Talidomid sakinleştirici, uykuyu teşvik edici, iltihaplanma, tümör büyümesi ve kan damarı oluşumunu engelleyici bir etkiye sahip olduğundan 1950'lerin sonunda Contergan® olarak hemen hemen her evde kullanıma sunuldu. İnterkalatif özelliklerinden dolayı, maddenin gebeliğin ilk üç ayında alınması, yukarıda açıklanan, embriyonik gelişim üzerinde dramatik etkileri olan interkalasyon süreçlerine yol açar. Yenidoğanlar, uzuvlarda veya iç organlarda ciddi malformasyonlarla doğdu.
İnterkalatif özelliklerinden dolayı madde, büyüme faktörü VEGF'yi bloke eder, böylece embriyonik gelişimde kan damarlarının oluşumu engellenir. Embriyo, gelişiminin ilk üç ayında zararlı etkilere özellikle hassas tepki verdiğinden, malformasyonlara ek olarak, bu süre zarfında kayıplara bile yol açabilir.
Bu tür yıkıcı sonuçların yanı sıra, ara maddeler kanserojen, yani kanserojen etki ile ilişkilidir. Bu, örneğin belirli boyalar için geçerlidir.
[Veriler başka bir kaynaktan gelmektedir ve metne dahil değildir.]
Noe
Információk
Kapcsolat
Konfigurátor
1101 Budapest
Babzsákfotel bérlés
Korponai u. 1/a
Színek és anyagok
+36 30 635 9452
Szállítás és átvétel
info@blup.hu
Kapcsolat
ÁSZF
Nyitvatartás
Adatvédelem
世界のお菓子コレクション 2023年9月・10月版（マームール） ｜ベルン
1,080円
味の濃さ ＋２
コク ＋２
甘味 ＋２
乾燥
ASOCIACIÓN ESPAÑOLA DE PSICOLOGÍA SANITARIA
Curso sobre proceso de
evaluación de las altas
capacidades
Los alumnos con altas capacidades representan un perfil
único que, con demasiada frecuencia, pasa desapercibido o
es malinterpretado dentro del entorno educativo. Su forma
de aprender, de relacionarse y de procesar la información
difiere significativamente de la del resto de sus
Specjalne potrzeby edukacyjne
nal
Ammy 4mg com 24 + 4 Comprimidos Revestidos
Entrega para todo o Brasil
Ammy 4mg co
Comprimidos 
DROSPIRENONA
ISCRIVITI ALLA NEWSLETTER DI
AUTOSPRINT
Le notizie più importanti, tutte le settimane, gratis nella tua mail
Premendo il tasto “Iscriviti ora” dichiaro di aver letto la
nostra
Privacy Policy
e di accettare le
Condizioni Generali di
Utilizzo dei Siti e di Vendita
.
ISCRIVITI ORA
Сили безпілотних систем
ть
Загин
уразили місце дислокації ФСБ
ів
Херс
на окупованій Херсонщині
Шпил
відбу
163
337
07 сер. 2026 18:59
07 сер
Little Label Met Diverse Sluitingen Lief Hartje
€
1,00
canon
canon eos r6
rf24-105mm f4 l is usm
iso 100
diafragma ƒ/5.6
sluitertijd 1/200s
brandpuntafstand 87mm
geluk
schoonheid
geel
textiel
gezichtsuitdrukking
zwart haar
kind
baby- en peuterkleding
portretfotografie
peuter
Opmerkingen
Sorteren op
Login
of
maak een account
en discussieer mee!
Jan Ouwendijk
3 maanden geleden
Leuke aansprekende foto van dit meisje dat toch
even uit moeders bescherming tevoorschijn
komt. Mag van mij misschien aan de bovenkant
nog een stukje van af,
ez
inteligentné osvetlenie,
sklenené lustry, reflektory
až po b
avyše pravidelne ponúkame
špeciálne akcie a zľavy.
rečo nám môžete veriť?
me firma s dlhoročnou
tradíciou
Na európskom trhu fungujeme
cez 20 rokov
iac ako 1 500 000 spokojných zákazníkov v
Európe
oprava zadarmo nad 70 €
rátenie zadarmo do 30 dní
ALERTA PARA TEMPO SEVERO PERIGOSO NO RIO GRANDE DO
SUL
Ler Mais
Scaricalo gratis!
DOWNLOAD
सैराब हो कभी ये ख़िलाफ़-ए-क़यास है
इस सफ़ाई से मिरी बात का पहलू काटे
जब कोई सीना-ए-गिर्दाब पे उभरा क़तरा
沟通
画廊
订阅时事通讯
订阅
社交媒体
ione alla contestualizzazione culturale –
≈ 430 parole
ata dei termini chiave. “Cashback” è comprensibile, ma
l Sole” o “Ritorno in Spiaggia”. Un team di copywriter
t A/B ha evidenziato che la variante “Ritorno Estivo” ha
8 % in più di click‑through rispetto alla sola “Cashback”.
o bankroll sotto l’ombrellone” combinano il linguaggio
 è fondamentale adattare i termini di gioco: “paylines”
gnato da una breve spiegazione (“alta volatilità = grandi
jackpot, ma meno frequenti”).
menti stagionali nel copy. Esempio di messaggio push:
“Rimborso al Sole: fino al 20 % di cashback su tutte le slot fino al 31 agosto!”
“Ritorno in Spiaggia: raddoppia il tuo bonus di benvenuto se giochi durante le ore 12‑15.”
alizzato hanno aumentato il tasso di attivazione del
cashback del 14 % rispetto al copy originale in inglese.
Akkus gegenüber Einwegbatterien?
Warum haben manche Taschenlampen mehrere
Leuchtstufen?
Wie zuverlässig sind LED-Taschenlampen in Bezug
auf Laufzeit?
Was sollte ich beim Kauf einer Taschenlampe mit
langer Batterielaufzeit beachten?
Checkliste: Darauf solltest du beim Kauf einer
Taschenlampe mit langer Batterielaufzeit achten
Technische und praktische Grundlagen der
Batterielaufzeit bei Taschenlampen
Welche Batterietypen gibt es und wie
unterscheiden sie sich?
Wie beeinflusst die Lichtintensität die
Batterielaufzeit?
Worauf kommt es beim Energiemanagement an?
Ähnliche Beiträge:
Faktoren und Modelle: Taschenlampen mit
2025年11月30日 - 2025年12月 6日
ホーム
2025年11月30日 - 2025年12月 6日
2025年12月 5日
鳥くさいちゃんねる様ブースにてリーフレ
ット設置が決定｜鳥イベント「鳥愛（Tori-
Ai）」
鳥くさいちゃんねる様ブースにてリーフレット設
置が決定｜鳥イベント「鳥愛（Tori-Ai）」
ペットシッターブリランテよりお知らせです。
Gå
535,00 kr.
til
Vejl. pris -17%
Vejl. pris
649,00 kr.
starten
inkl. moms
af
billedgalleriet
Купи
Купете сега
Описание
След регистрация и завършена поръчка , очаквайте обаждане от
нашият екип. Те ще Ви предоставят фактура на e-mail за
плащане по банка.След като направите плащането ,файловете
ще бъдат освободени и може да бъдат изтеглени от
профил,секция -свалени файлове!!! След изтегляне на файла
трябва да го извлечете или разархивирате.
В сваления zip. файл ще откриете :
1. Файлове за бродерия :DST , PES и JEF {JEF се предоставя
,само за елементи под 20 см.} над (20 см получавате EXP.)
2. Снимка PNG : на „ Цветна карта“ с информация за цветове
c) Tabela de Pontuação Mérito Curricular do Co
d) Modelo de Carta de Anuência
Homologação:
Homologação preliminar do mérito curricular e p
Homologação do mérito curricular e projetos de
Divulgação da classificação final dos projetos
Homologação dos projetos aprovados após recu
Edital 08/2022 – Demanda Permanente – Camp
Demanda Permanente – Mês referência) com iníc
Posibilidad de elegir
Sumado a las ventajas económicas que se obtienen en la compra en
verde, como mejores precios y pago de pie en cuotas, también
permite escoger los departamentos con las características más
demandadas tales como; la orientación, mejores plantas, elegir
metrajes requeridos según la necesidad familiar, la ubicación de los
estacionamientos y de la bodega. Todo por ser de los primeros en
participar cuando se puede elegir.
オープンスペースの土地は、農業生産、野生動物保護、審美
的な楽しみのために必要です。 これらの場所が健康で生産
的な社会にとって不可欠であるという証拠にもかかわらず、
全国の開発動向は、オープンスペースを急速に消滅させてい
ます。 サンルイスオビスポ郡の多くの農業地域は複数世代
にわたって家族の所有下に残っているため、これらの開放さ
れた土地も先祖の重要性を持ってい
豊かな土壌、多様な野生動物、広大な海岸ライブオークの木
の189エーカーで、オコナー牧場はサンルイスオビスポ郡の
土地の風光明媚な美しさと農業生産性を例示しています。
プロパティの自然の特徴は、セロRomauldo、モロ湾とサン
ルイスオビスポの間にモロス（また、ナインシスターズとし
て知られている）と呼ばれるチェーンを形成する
Bunlar, moleküler genetikte nükleik asitleri boyayan etidyum bromür veya EtBr'yi içerir. Etidyum bromür, deneysel formül C21H20BrN3'e sahiptir ve iki DNA ipliği arasına girerek boyama meydana gelir.
Boya 254 ila 366 nm dalga boylarında UV ışığını absorbe ettiği ve 590 nm dalga boyunda turuncu-kırmızı ışık yaydığı için moleküler genetikte renklendirici olarak yeri doldurulamaz. Ethidium bromide, daha önce agaroz jel kullanılarak ayrılmış DNA örneklerini boyar. Boya hemen jele eklenir. Bu şekilde boya, DNA'ya bağlanarak DNA'yı belirli bir şekilde görünür hale getirir. Etidyum bromür potansiyel olarak kanserojen olduğundan, mukoza zarları veya deri ile doğrudan teması önlemek için kullanırken uygun güvenlik önlemleri alınmalıdır. Aynısı kanserojen etkisi olan diğer tüm ara katkı maddeleri için de geçerlidir.